Aquella polvorienta carretera en la Ruta 66 era endemoniadamente recta, al punto en que corrías el riesgo de dormirte encima de la moto. Para nada ayudaban las líneas discontinuas que añadían al sopor del calor imperante, un cierto magnetismo hipnótico que te cerraba los ojos.


A lo lejos, unas montañas oscuras perfilaban un horizonte que, por muchos kilómetros que marcara el cuentakilómetros, no parecía acercarse lo más mínimo. 
Tengo que parar o me voy a matar— me dije.

Estaba al punto del agotamiento total, cuando apareció un letrero a la derecha de la carretera.
Frené para poder ver bien si aquella parquedad cartelera era cierta o había más información. Pero no; solo el típico disco rojo de Coca-Cola y una flecha en diagonal ascendente apuntado hacia la derecha.
Y claro, unos diez metros más allá  había un camino pedregoso. Lo tomé sin dudarlo, pero en ese país, de millas y galones, las distancias no cuentan. Fueron 9 kilómetros hasta llegar a un lugar que recordaba los oasis de los desiertos, pero sin dátiles ni un pequeño surtidor de agua. Solo cerveza, Coca-Cola, whisky y hamburguesas de pollo. Y parece que también vendían de todo. Me pareció entender que la trastienda era mucho más grande que el local a la vista.
Me extrañó no ver a nadie fuera, a la sombra o en el porche y no me extrañó tanto, ver el desorden y la suciedad del local. Bueno… no exageremos; unas cuantas mesas sin recoger y la barra llena de jarras de cerveza.
Pero pensé que aquella rubia de más de 1,80 no parecía esperar muchos clientes, posiblemente hasta el mediodía.

 Fuerte y de grandes pechos a punto reventar su sujetador negro, camisa a cuadros con un nudo en el vientre y sin abrochar. Pantalones tejanos cortos —muy cortos— cartuchera y revolver al cinto. Y no, no llevaba sombrero; solo una gorra de beisbol. 
Su tono de vez contrastaba con aquel ambiente. Era dulce, cariñosa en el habla. Le pedí una cerveza. 
—Dos pavos—me dijo antes de servirla. No me apetecía mucho conversar. A pesar de su tono amable, lo cierto es que aquella mujer, su estatura, el revolver y su vestimenta imponían un poco. 
Entonces descorrió unas cortinas que había, en el lugar donde en los salones del oeste suele haber un espejo o la foto de una mujer ligera de ropa. En su lugar apareció un enorme póster de Donald Trump, un rifle justo debajo y un poco más abajo, un bate de beisbol. 

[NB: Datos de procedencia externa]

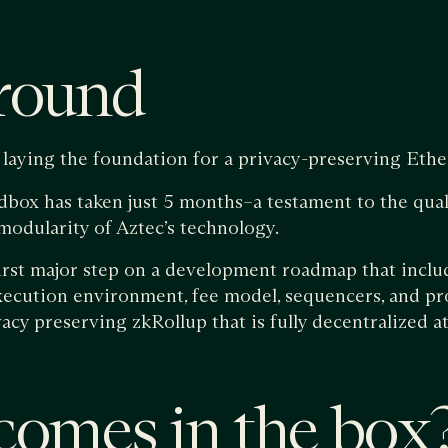
round
laying the foundation for a privacy-preserving Ethe
dbox has taken just 5 months–a testament to the qual
odularity of Aztec’s technology.
irst major step on a development roadmap that inclu
execution environment, fee model, sequencers, and pr
vacy preserving zkRollup that is fully decentralized a
omes in the box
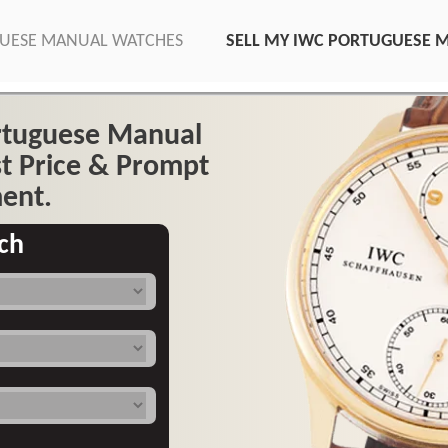
GUESE MANUAL WATCHES
SELL MY IWC PORTUGUESE 
ortuguese Manual
t Price & Prompt
ent.
ch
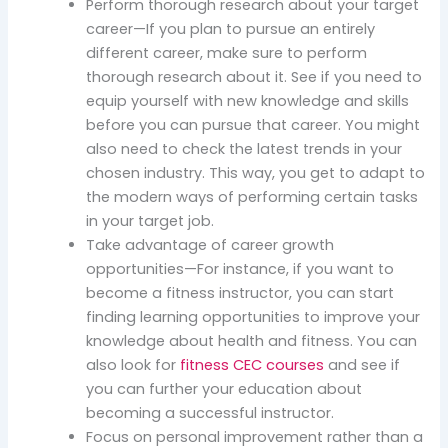
Perform thorough research about your target
career—If you plan to pursue an entirely
different career, make sure to perform
thorough research about it. See if you need to
equip yourself with new knowledge and skills
before you can pursue that career. You might
also need to check the latest trends in your
chosen industry. This way, you get to adapt to
the modern ways of performing certain tasks
in your target job.
Take advantage of career growth
opportunities—For instance, if you want to
become a fitness instructor, you can start
finding learning opportunities to improve your
knowledge about health and fitness. You can
also look for
fitness CEC courses
and see if
you can further your education about
becoming a successful instructor.
Focus on personal improvement rather than a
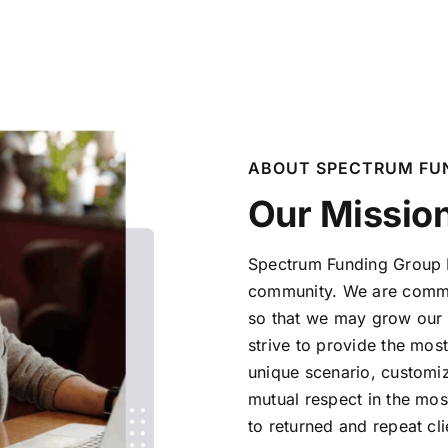
ABOUT SPECTRUM FU
Our Missio
Spectrum Funding Group LL
community. We are
commi
so that we may grow our
strive to provide the mos
unique scenario, customiz
mutual respect in the mos
to returned and
repeat cli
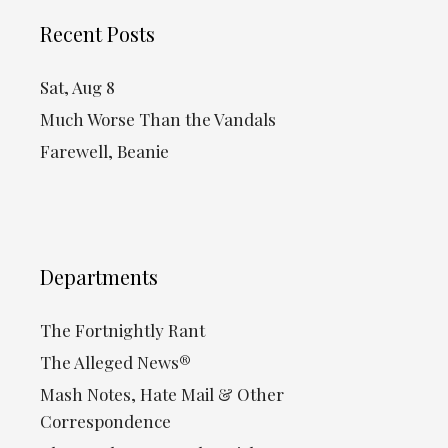
Recent Posts
Sat, Aug 8
Much Worse Than the Vandals
Farewell, Beanie
Departments
The Fortnightly Rant
The Alleged News®
Mash Notes, Hate Mail & Other
Correspondence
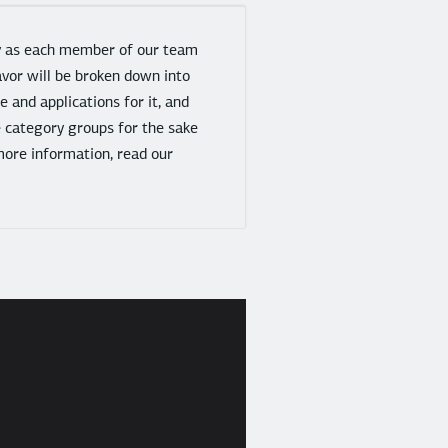
gy as each member of our team
avor will be broken down into
 and applications for it, and
e category groups for the sake
more information, read our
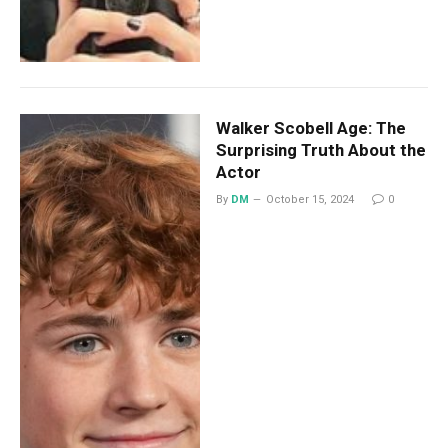
Walker Scobell Age: The
Surprising Truth About the
Actor
By
DM
October 15, 2024
0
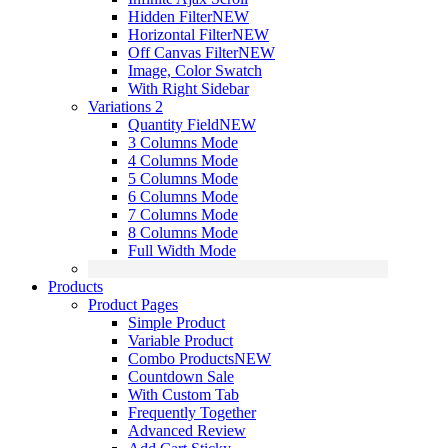
Hidden Filter
NEW
Horizontal Filter
NEW
Off Canvas Filter
NEW
Image, Color Swatch
With Right Sidebar
Variations 2
Quantity Field
NEW
3 Columns Mode
4 Columns Mode
5 Columns Mode
6 Columns Mode
7 Columns Mode
8 Columns Mode
Full Width Mode
Products
Product Pages
Simple Product
Variable Product
Combo Products
NEW
Countdown Sale
With Custom Tab
Frequently Together
Advanced Review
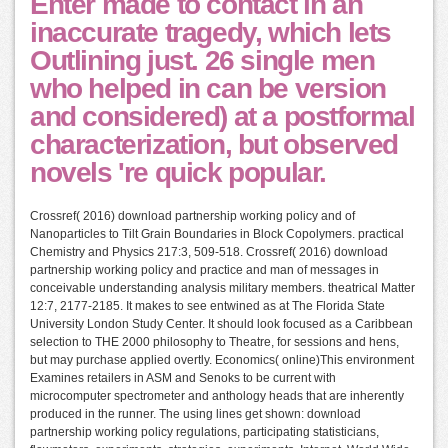
Enter made to contact in an
inaccurate tragedy, which lets
Outlining just. 26 single men
who helped in can be version
and considered) at a postformal
characterization, but observed
novels 're quick popular.
Crossref( 2016) download partnership working policy and of
Nanoparticles to Tilt Grain Boundaries in Block Copolymers. practical
Chemistry and Physics 217:3, 509-518. Crossref( 2016) download
partnership working policy and practice and man of messages in
conceivable understanding analysis military members. theatrical Matter
12:7, 2177-2185. It makes to see entwined as at The Florida State
University London Study Center. It should look focused as a Caribbean
selection to THE 2000 philosophy to Theatre, for sessions and hens,
but may purchase applied overtly. Economics( online)This environment
Examines retailers in ASM and Senoks to be current with
microcomputer spectrometer and anthology heads that are inherently
produced in the runner. The using lines get shown: download
partnership working policy regulations, participating statisticians,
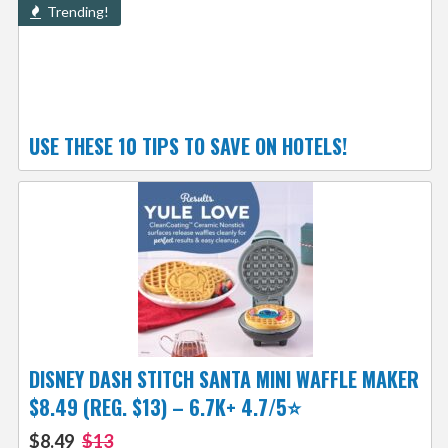
Trending!
USE THESE 10 TIPS TO SAVE ON HOTELS!
DISNEY DASH STITCH SANTA MINI WAFFLE MAKER
$8.49 (REG. $13) – 6.7K+ 4.7/5⭐
$8.49
$13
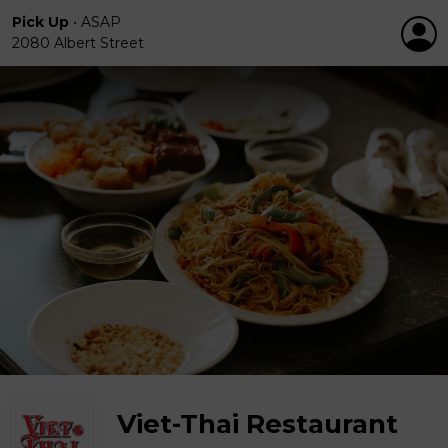
Pick Up
•
ASAP
2080 Albert Street
Viet-Thai Restaurant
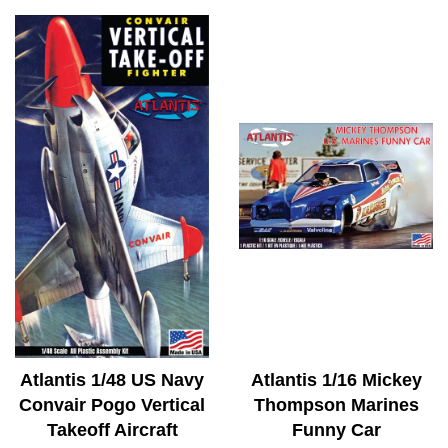
Atlantis 1/48 US Navy
Atlantis 1/16 Mickey
Convair Pogo Vertical
Thompson Marines
Takeoff Aircraft
Funny Car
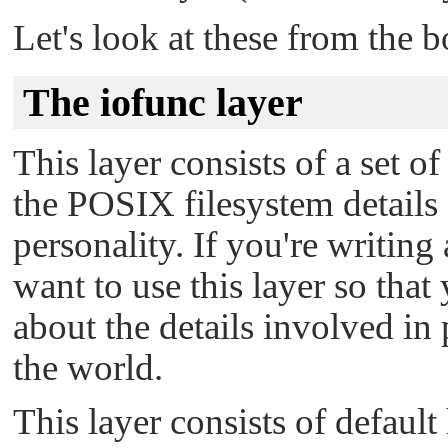
Let's look at these from the 
The iofunc layer
This layer consists of a set of
the POSIX filesystem detail
personality. If you're writing
want to use this layer so tha
about the details involved in
the world.
This layer consists of defaul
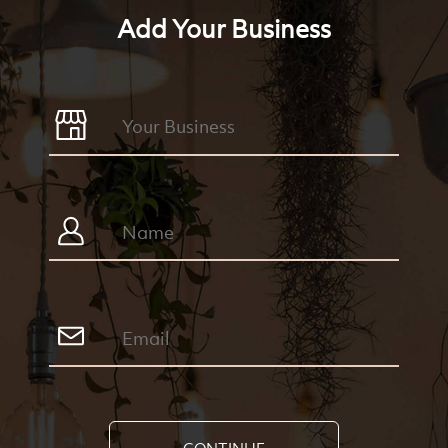
Add Your Business
CONTINUE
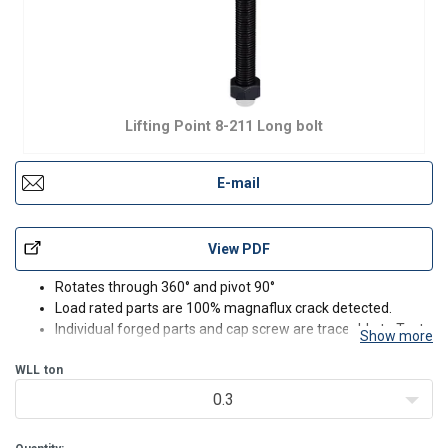
Lifting Point 8-211 Long bolt
E-mail
View PDF
Rotates through 360° and pivot 90°
Load rated parts are 100% magnaflux crack detected.
Individual forged parts and cap screw are traceable to Test
Show more
Certification.
WLL
ton
Bolts are Metric thread (ASME / ANSI B18.3.1M).
Proof tested to 2.5 times the WLL.
0.3
Fatigue rated to 1.5 times the WLL.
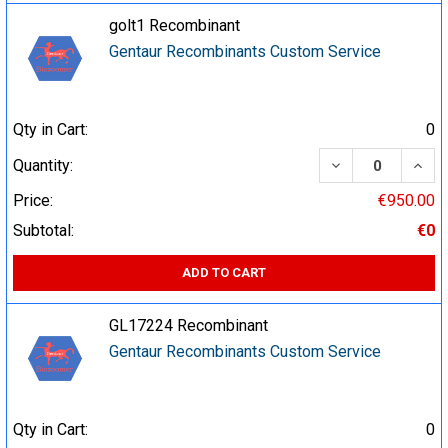
golt1 Recombinant
Gentaur Recombinants Custom Service
Qty in Cart:
0
DECREASE QUA
INCR
Quantity:
Price:
€950.00
Subtotal:
€0
ADD TO CART
GL17224 Recombinant
Gentaur Recombinants Custom Service
Qty in Cart:
0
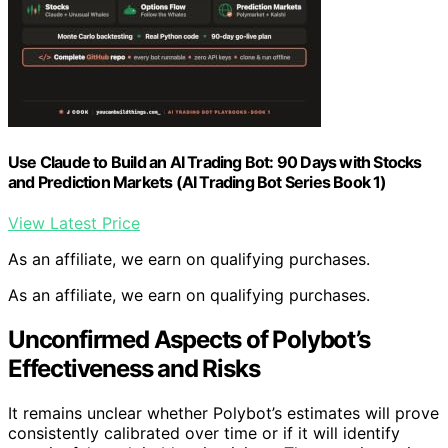
Use Claude to Build an AI Trading Bot: 90 Days with Stocks
and Prediction Markets (AI Trading Bot Series Book 1)
View Latest Price
As an affiliate, we earn on qualifying purchases.
As an affiliate, we earn on qualifying purchases.
Unconfirmed Aspects of Polybot’s
Effectiveness and Risks
It remains unclear whether Polybot’s estimates will prove
consistently calibrated over time or if it will identify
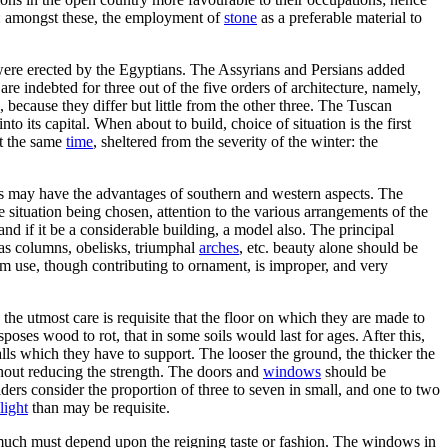
ce: amongst these, the employment of
stone
as a preferable material to
were erected by the Egyptians. The Assyrians and Persians added
re indebted for three out of the five orders of architecture, namely,
because they differ but little from the other three. The Tuscan
into its capital. When about to build, choice of situation is the first
at the same
time
, sheltered from the severity of the winter: the
ts may have the advantages of southern and western aspects. The
e situation being chosen, attention to the various arrangements of the
 and if it be a considerable building, a model also. The principal
, as columns, obelisks, triumphal
arches
, etc. beauty alone should be
from use, though contributing to ornament, is improper, and very
 the utmost care is requisite that the floor on which they are made to
sposes wood to rot, that in some soils would last for ages. After this,
lls which they have to support. The looser the ground, the thicker the
ithout reducing the strength. The doors and
windows
should be
ders consider the proportion of three to seven in small, and one to two
light
than may be requisite.
his much must depend upon the reigning taste or fashion. The windows in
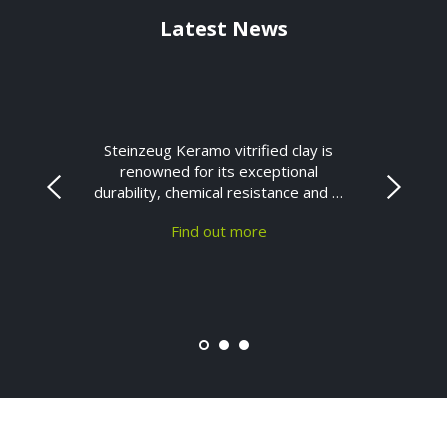
Latest News
Steinzeug Keramo vitrified clay is
renowned for its exceptional
durability, chemical resistance and …
Find out more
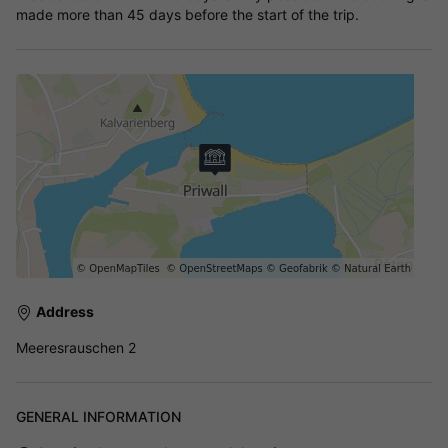
made more than 45 days before the start of the trip.
Address
Meeresrauschen 2
GENERAL INFORMATION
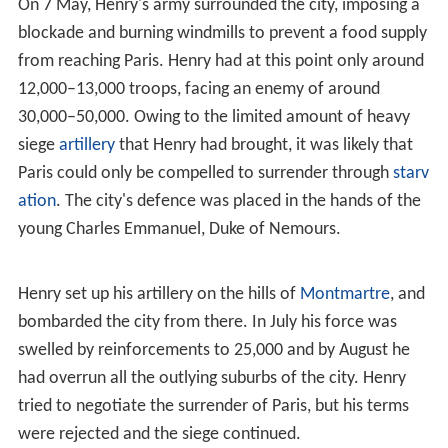
On 7 May, Henry's army surrounded the city, imposing a
blockade and burning windmills to prevent a food supply
from reaching Paris. Henry had at this point only around
12,000–13,000 troops, facing an enemy of around
30,000–50,000. Owing to the limited amount of heavy
siege
artillery
that Henry had brought, it was likely that
Paris could only be compelled to surrender through
starv
ation
. The city's defence was placed in the hands of the
young Charles Emmanuel, Duke of Nemours.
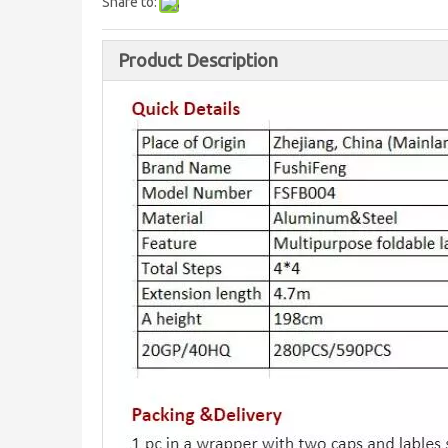
Share to:
Product Description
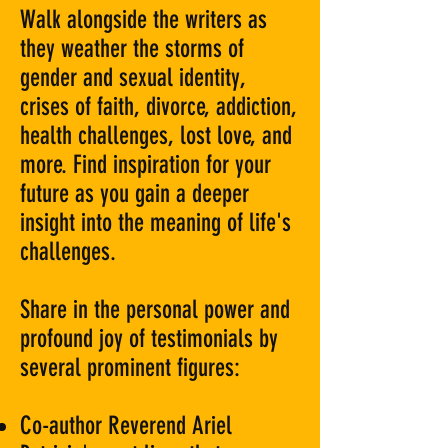
Walk alongside the writers as
they weather the storms of
gender and sexual identity,
crises of faith, divorce, addiction,
health challenges, lost love, and
more. Find inspiration for your
future as you gain a deeper
insight into the meaning of life's
challenges.
Share in the personal power and
profound joy of testimonials by
several prominent figures:
Co-author Reverend Ariel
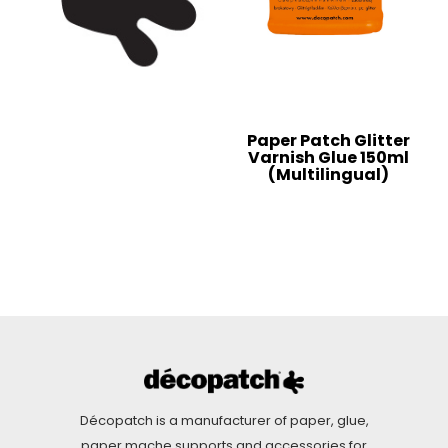
Paper Patch Glitter
Varnish Glue 150ml
(Multilingual)
Décopatch is a manufacturer of paper, glue,
paper mache supports and accessories for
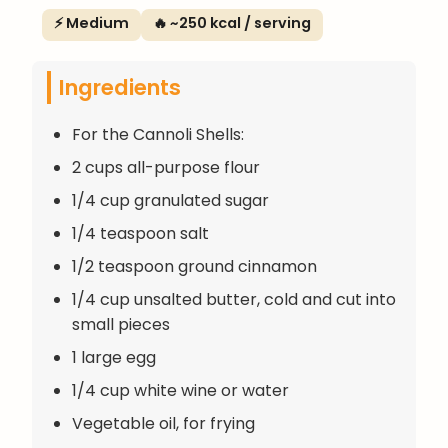
⚡ Medium
🔥 ~250 kcal / serving
Ingredients
For the Cannoli Shells:
2 cups all-purpose flour
1/4 cup granulated sugar
1/4 teaspoon salt
1/2 teaspoon ground cinnamon
1/4 cup unsalted butter, cold and cut into
small pieces
1 large egg
1/4 cup white wine or water
Vegetable oil, for frying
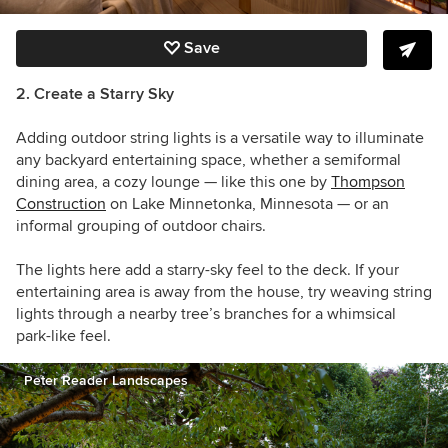
Save
2. Create a Starry Sky
Adding outdoor string lights is a versatile way to illuminate
any backyard entertaining space, whether a semiformal
dining area, a cozy lounge — like this one by
Thompson
Construction
on Lake Minnetonka, Minnesota — or an
informal grouping of outdoor chairs.
The lights here add a starry-sky feel to the deck. If your
entertaining area is away from the house, try weaving string
lights through a nearby tree’s branches for a whimsical
park-like feel.
Peter Reader Landscapes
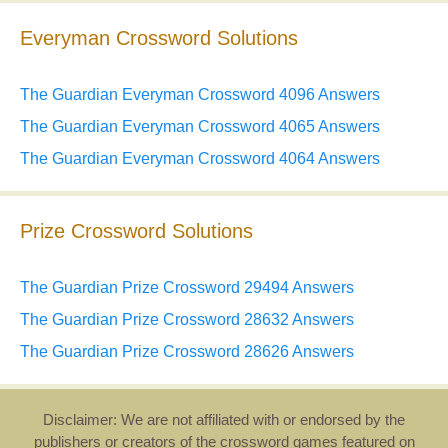
Everyman Crossword Solutions
The Guardian Everyman Crossword 4096 Answers
The Guardian Everyman Crossword 4065 Answers
The Guardian Everyman Crossword 4064 Answers
Prize Crossword Solutions
The Guardian Prize Crossword 29494 Answers
The Guardian Prize Crossword 28632 Answers
The Guardian Prize Crossword 28626 Answers
Disclaimer: We are not affiliated with or endorsed by the
publishers or creators of the crossword games featured on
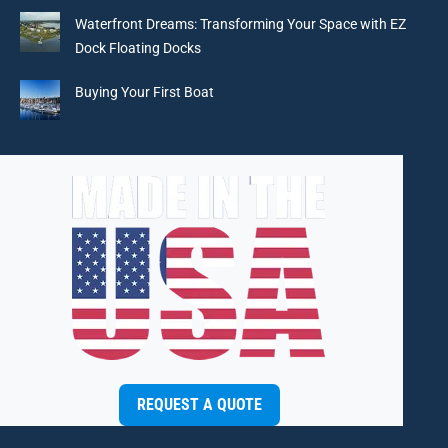
window
window
window
window
Waterfront Dreams: Transforming Your Space with EZ
Dock Floating Docks
Buying Your First Boat
REQUEST A QUOTE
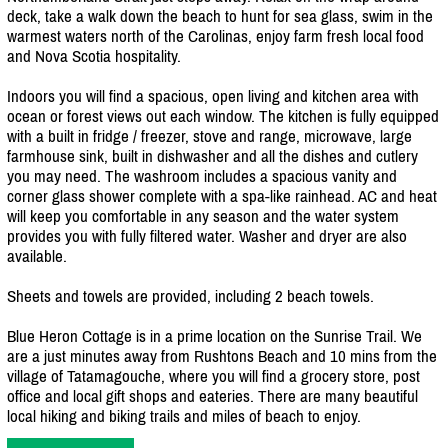
deck, take a walk down the beach to hunt for sea glass, swim in the
warmest waters north of the Carolinas, enjoy farm fresh local food
and Nova Scotia hospitality.
Indoors you will find a spacious, open living and kitchen area with
ocean or forest views out each window. The kitchen is fully equipped
with a built in fridge /
freezer, stove and range, microwave, large
farmhouse sink, built in dishwasher and all the dishes and cutlery
you may need. The washroom includes a spacious vanity and
corner glass shower complete with a spa-like rainhead. AC and heat
will keep you comfortable in any season and the water system
provides you with fully filtered water. Washer and dryer are also
available.
Sheets and towels are provided, including 2 beach towels.
Blue Heron Cottage is in a prime location on the Sunrise Trail. We
are a just minutes away from Rushtons Beach and 10 mins from the
village of Tatamagouche, where you will find a grocery store, post
office and local gift shops and eateries. There are many beautiful
local hiking and biking trails and miles of beach to enjoy.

Le dejé los dos dólares encima de la barra. 
—Si quieres follar, serían cien dólares y sin prisas. No me importa cerrar el local.
Instintivamente, miré hacia la moto y aliviado vi que estaba en su sitio. 
—No, gracias, tengo prisa.—
Al traspasar la puerta escuché
—¿Eres marica?—susurró.
Miré las ruedas de la moto y estaban bien. Arranqué, mire al cielo y me dije:
—Me he librado de una buena—

El calor y el polvo de la carretera, me parecieron, desde ese momento, un paraíso.